After a long summer break, In Flagrante is now back and working towards a concert in November.


Although a lot of our usual trillers weren’t able to be present, we welcomed five new members who helped to give us a well balanced sound.


We started with a good warm up and a tongue twister “The Leith police dismisseth us” which was a real challenge, but appropriate to help us get our minds and tongues around the new songs.


Time After Time a 1983 song by American singer-songwriter Cyndi Lauper, co-written with Rob Hyman, who also provided backing vocals. The writing began with the title, which Lauper had seen in TV Guide magazine, referring to the science fiction film Time After Time (1979).

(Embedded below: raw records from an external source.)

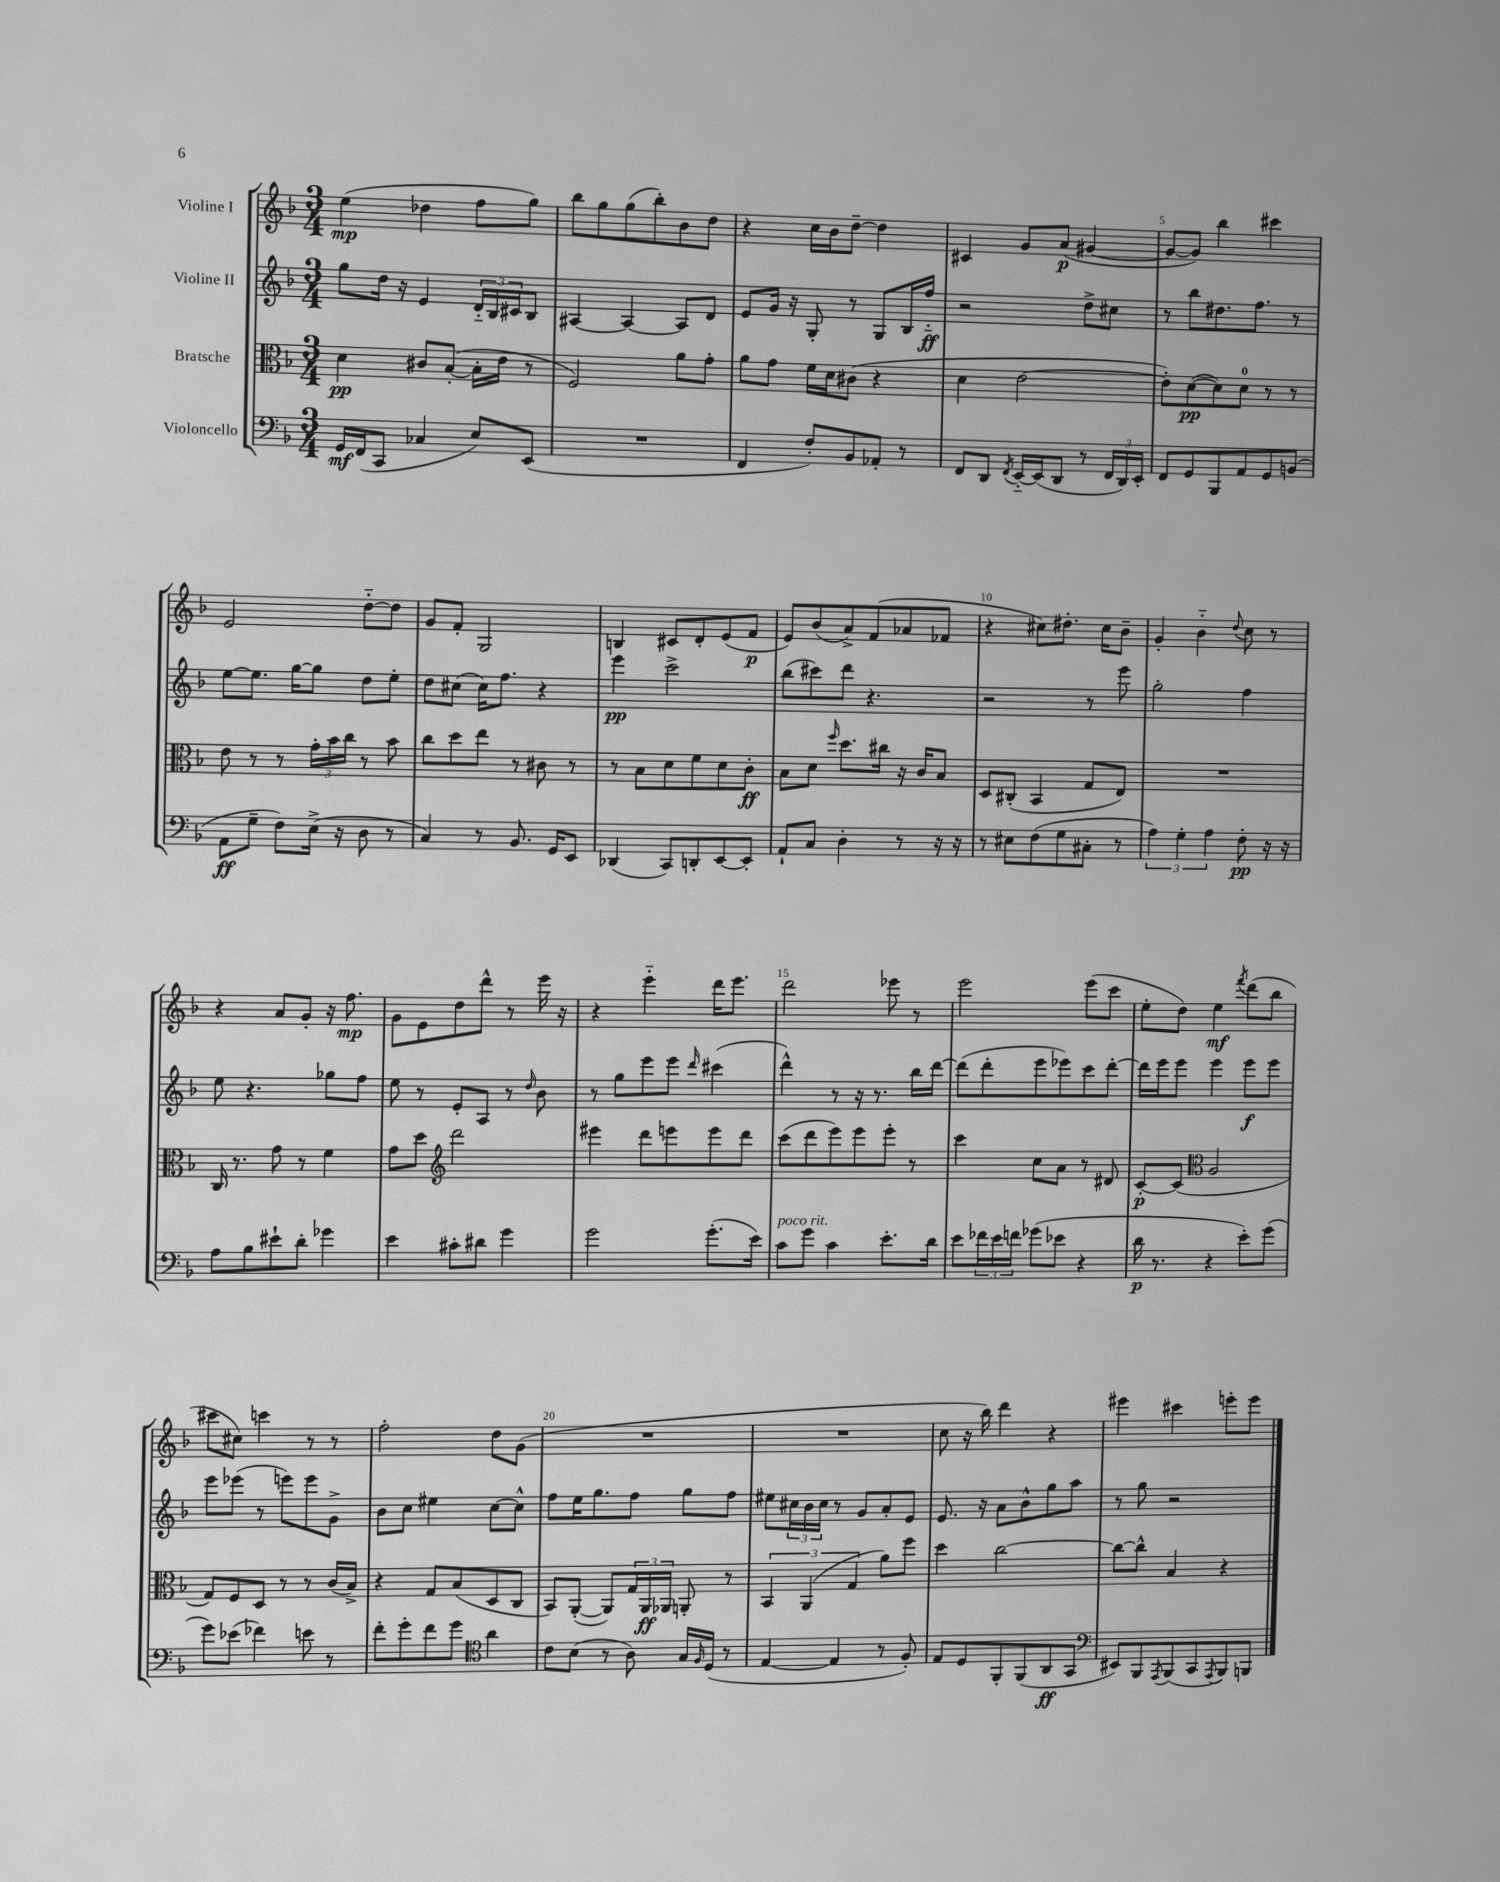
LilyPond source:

<<
\new StaffGroup <<
\new Staff = "s0" \with { instrumentName = "Violine I" } {
    \clef treble \key f \major \numericTimeSignature \time 3/4
    e''4\mp( des''4 f''8 g''8) |
    bes''8 g''8 g''8( bes''8-.) bes'8 d''8 |
    r4 c''16 bes'16 d''8~-- d''4 |
    cis'4 g'8 a'8\p( gis'4~ |
    gis'8~ gis'8) bes''4 cis'''4 |
    e'2 d''8~-_ d''8 |
    g'8 f'8-. g2 |
    b4 cis'8 d'8-. e'8( f'8\p |
    e'8) bes'8( a'8->) f'8( aes'8 fes'8 |
    r4 cis''8) dis''8.-. cis''16 bes'8-- |
    g'4-. bes'4-_ \appoggiatura { d''8 } c''8 r8 |
    r4 a'8 g'8-. r16 f''8.\mp |
    g'8 e'8 d''8 d'''8-^ r8 e'''16 r16 |
    r4 e'''4-_ d'''16 e'''8. |
    d'''2 ees'''8 r8 |
    e'''2 e'''8( c'''8 |
    e''8-. d''8) e''4\mf \acciaccatura { f'''8 } d'''8( bes''8 |
    cis'''8 cis''8) c'''4 r8 r8 |
    f''2-. d''8 g'8( |
    R2. |
    R2. |
    c''8 r16 bes''16) d'''4 r4 |
    eis'''4 cis'''4 e'''8-. e'''8 \bar "|." |
}
\new Staff = "s1" \with { instrumentName = "Violine II" } {
    \clef treble \key f \major \numericTimeSignature \time 3/4
    g''8 d''16 r16 e'4 \tuplet 3/2 { d'16-_ bes16 cis'16 } bes8 |
    ais4~ ais4~ ais8 d'8 |
    e'8 g'16 r16 g8-. r8 g8 bes16 f''16-_\ff |
    r2 d''8-> cis''8 |
    r8 bes''8 dis''8. f''8. r8 |
    e''8~ e''8. g''16~ g''8 d''8 e''8-. |
    d''8 cis''8( cis''16) f''8. r4 |
    e'''4\pp c'''2-> |
    bes''8( cis'''8) d'''8 r4. |
    r2 r8 e'''8 |
    g''2-. f''4 |
    e''8 r4. ges''8 f''8 |
    e''8 r8 e'8-. a8 r8 \grace { d''16 } bes'8 |
    r8 g''8 e'''8 e'''8 \grace { d'''16 } cis'''4( |
    d'''4-^) r8 r16 r8. bes''16 d'''16~ |
    d'''8( d'''8-. e'''8 ees'''8) c'''8 d'''8~-. |
    d'''16 e'''16 e'''8 e'''4 e'''8\f e'''8 |
    e'''8 ees'''8( r8 e'''8) e'''8 g'8-> |
    bes'8 c''8 eis''4 c''8~ c''8-^ |
    f''8 e''16 g''8. f''8 g''8 f''8 |
    eis''8 \tuplet 3/2 { cis''16 bes'16 cis''16 } r8 g'8 a'8-. e'8 |
    e'8. r16 a'8 bes'8-^ g''8 a''8 |
    r8 g''8 r2 \bar "|." |
}
\new Staff = "s2" \with { instrumentName = "Bratsche" } {
    \clef alto \key f \major \numericTimeSignature \time 3/4
    d'4\pp cis'8 bes8~-.( bes16-. e'16 r8 |
    f2) a'8 g'8-. |
    a'8 g'8 f'16 d'16 cis'8( r4 |
    d'4 e'2~ |
    e'8-.) d'8~\pp( d'8) d'8-0 r8 r8 |
    e'8 r8 r8 \tuplet 3/2 { g'16-. bes'16 c''16 } r8 bes'8 |
    c''8 d''8 e''8 r8 cis'8 r8 |
    r8 bes8 d'8 f'8 d'8 c'8-.\ff |
    bes8 d'8 \grace { f''16 } d''8. cis''16 r16 c'16 bes8 |
    d8 cis8-.( bes,4 g8 e8) |
    R2. |
    c16 r8. g'8 r8 f'4 |
    g'8 d''8 \clef treble d'''2 |
    eis'''4 d'''8 e'''8 e'''8 d'''8 |
    c'''8( d'''8 e'''8) e'''8 e'''8-. r8 |
    c'''4 c''8 a'8 r8 dis'8 |
    c'8~-.\p c'8( \clef alto a2 |
    g8) f8 d8 r8 r8 c'16( bes16->) |
    r4 g8 bes8( d8 c8 |
    bes,8) a,8~-.( a,8) \tuplet 3/2 { g16 a,16\ff aes,16 } a,8-. r8 |
    \tuplet 3/2 { bes,4 a,4( g4 } a'8) f''8 |
    d''4 c''2~ |
    c''8~ c''8-^ bes4 r4 \bar "|." |
}
\new Staff = "s3" \with { instrumentName = "Violoncello" } {
    \clef bass \key f \major \numericTimeSignature \time 3/4
    g,16\mf f,16( c,8 ces4 e8) e,8( |
    R2. |
    f,4 f8-.) bes,8 aes,8-. r8 |
    f,8 d,8 \acciaccatura { f,8 } e,16~-_ e,16( d,8 r8 \tuplet 3/2 { f,16 d,16) e,16-. } |
    f,8 g,8 bes,,8 a,8 g,8 b,8( |
    a,8\ff g8-- f8) e16->( r16 d8 r8 |
    c4) r8 bes,8. g,16 e,8 |
    des,4( c,8) d,8-. e,8~ e,8-. |
    a,8-! c8 d4-. r8 r16 r16 |
    r8 eis8 f8( g8 cis8-. r8 |
    \tuplet 3/2 { a4) g4-. a4 } f8-.\pp r16 r16 |
    a8 bes8 eis'8-! d'8-. ges'4 |
    e'4 cis'8-. dis'8 g'4 |
    g'2 g'8.-.( e'16) |
    c'8^\markup { \italic "poco rit." } g'8 c'4 e'8.-. d'16 |
    e'8 \tuplet 3/2 { fes'16 e'16 f'16 } ges'8( ees'8 r4 |
    d'16\p r8. r4 e'8-.) g'8( |
    g'8) ees'8( fes'4) e'8 r8 |
    f'8-. g'8-. f'8 g'8 \clef tenor a'4 |
    c'8 bes8( r8 a8) g16 \grace { f16 } d16( r8 |
    e4~ e4 r8 f8-.) |
    e8 d8 f,8-. f,8( a,8\ff g,8 |
    \clef bass eis,8) bes,,8 \acciaccatura { a,,8 } bes,,8( c,8 \acciaccatura { a,,8 } bes,,8) b,,8 \bar "|." |
}
>>
>>
\layout { \context { \Score \override BarNumber.break-visibility = ##(#f #t #t) barNumberVisibility = #(every-nth-bar-number-visible 5) } }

Music critics gave the song positive reviews, with many commending the song for being a solid and memorable love song. The song has been selected as one of the Best Love Songs of All Time by many media outlets, including Rolling Stone, Nerve, MTV and many others. It was also nominated for a Grammy Award for Song of the Year at the 1985 edition.


The song reached number three on the UK Singles Chart



Eamonn’s arrangement, includes the famous part “If you fall I will catch you, I will be waiting” sung by the lady Tenors and Altos.

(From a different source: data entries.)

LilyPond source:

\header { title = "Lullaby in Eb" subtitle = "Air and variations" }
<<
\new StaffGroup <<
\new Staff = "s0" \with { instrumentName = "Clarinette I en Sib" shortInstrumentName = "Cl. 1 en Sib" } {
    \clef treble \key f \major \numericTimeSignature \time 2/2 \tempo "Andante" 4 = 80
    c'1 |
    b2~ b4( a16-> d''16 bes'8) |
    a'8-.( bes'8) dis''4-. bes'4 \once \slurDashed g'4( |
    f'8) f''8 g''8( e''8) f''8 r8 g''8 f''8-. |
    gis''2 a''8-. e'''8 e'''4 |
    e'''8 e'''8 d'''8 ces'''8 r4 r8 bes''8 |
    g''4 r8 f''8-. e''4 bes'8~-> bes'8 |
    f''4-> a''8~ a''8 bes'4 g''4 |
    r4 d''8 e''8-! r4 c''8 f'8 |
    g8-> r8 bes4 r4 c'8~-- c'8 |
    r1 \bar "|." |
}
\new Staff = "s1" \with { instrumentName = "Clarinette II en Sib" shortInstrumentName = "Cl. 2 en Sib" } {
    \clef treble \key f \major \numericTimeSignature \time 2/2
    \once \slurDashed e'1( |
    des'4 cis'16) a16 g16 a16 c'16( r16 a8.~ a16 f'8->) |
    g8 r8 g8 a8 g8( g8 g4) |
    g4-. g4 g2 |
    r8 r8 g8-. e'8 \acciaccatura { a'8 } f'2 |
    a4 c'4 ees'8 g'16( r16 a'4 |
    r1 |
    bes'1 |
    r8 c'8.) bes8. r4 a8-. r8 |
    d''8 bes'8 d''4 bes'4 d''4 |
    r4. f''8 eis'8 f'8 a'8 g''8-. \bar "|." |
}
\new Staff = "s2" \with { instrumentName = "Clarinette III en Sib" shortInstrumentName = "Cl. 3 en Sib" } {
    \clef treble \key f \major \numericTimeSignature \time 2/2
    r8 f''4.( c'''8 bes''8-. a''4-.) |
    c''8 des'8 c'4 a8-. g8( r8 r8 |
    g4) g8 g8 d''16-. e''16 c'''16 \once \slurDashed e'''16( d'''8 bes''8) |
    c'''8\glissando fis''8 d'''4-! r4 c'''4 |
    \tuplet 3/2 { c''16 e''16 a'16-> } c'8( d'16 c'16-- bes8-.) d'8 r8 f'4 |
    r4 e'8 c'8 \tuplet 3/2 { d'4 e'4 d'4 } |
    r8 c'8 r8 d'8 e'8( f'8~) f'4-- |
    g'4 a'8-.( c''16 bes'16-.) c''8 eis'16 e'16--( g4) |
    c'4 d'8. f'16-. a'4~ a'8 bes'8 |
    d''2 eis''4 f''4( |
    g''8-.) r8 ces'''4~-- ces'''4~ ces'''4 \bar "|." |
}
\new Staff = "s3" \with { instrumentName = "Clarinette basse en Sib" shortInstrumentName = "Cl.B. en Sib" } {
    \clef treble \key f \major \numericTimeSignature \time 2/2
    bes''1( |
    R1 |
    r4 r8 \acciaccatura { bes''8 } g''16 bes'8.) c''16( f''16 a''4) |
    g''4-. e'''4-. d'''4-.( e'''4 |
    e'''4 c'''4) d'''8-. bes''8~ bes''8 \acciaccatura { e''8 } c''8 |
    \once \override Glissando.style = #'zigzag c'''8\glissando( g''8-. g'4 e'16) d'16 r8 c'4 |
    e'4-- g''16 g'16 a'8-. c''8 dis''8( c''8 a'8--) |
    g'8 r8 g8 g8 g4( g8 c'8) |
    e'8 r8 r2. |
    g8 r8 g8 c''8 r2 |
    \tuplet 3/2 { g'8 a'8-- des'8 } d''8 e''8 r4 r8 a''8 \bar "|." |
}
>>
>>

As an 80s song, it only has four chords and the verses need to be sung with beauty and loveliness, while the chorus can be sung with gusto like a drunken aunt at a wedding!

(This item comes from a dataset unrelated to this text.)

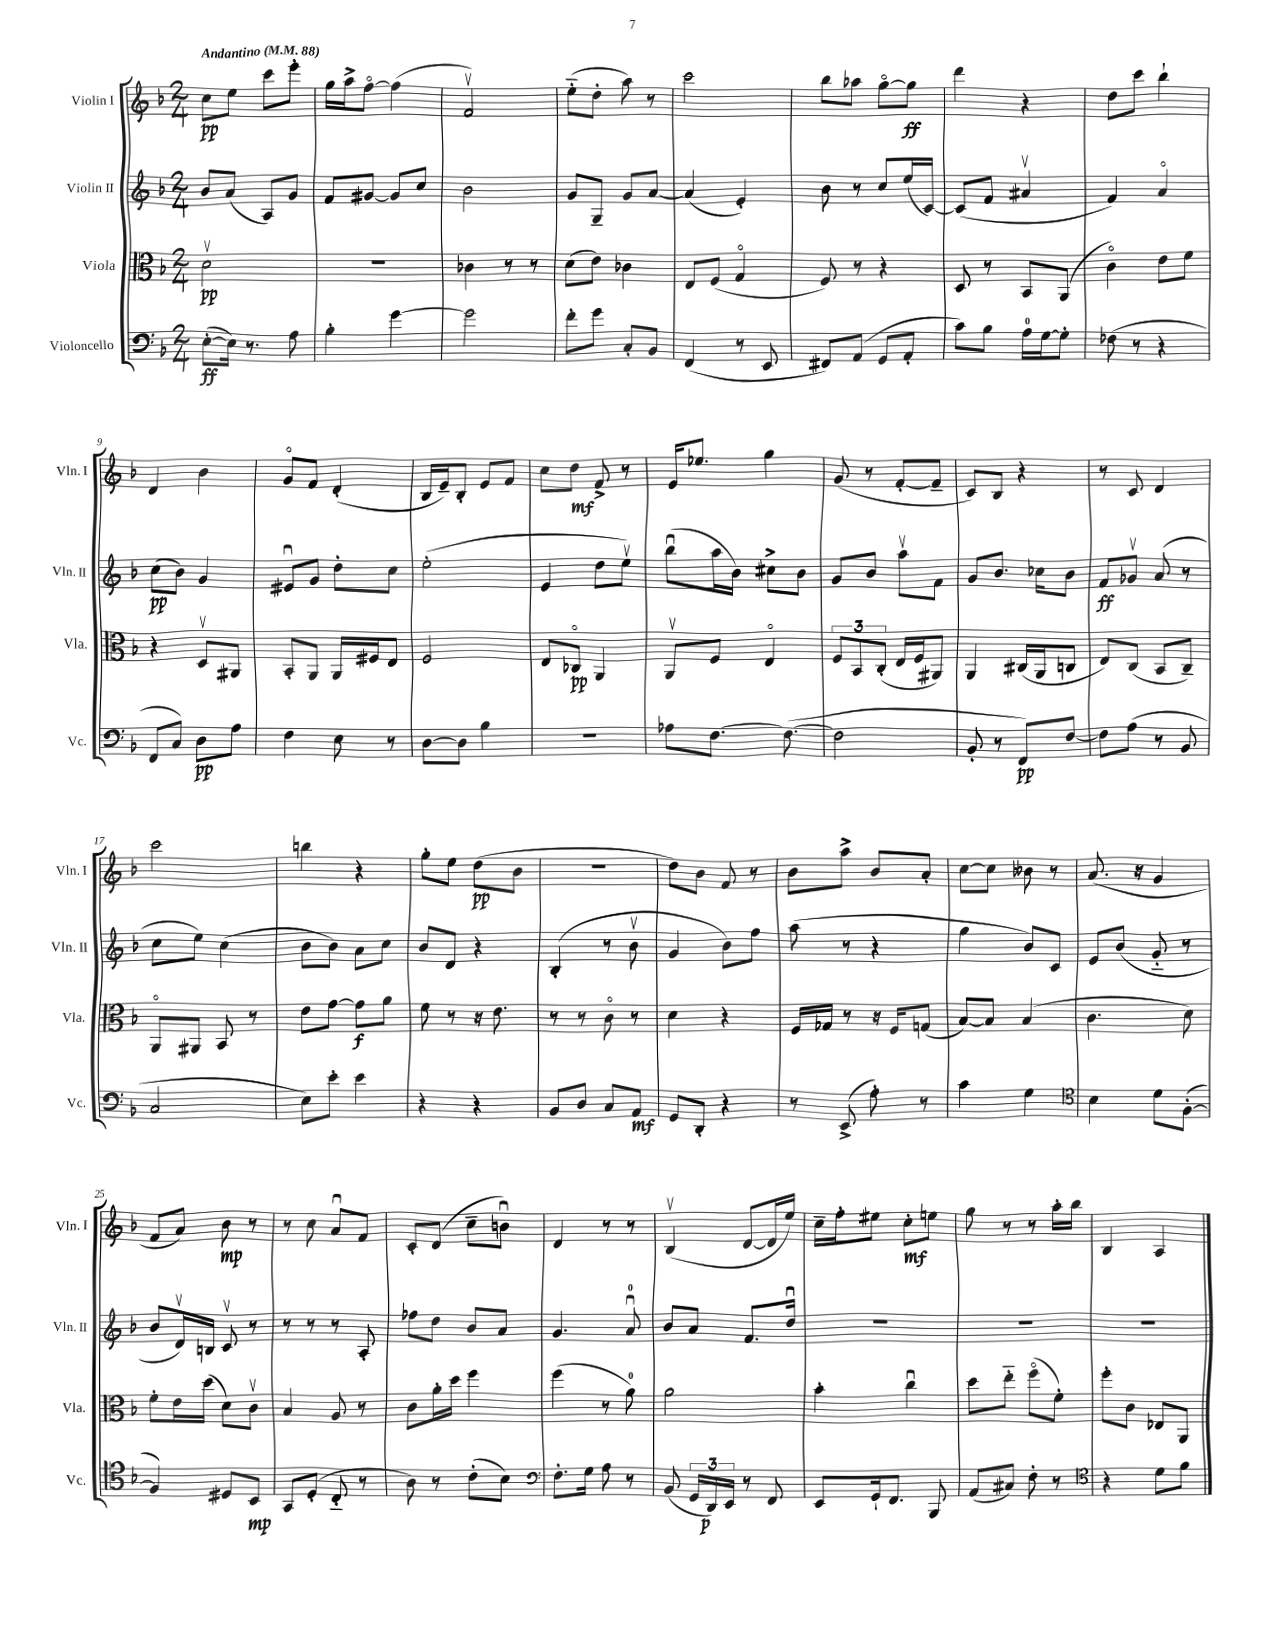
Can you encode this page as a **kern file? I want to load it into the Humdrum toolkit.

However, Tenors beware! You do not have the tune until you reach the chorus! You will get there if you practice.


After a break for tea and wine we tackled another new song The Rhythm of Life a song from the musical Sweet Charity (1966) which was sung by Sammy Davis Jnr.


In 1969, the Supremes and the Temptations covered the song for their G.I.T. on Broadway television special and album. Their version was released as a single in Australia and New Zealand, where it was a top 5 and top 20 hit, respectively.


Rhythm of Life (Diana Ross & The Temptations 1974

Eammon’s arrangement doesn’t have harmonies in the way his songs usually do. We all basically sing the same tunes throughout, but at different times, so needs great concentration to follow where you sing your part.


No Ooohs for sopranos, just lots and lots and lots of words to fit in. This is where the tongue twister warm ups come into their own! Also a tricky little melody to learn!


First week back and already there is homework set!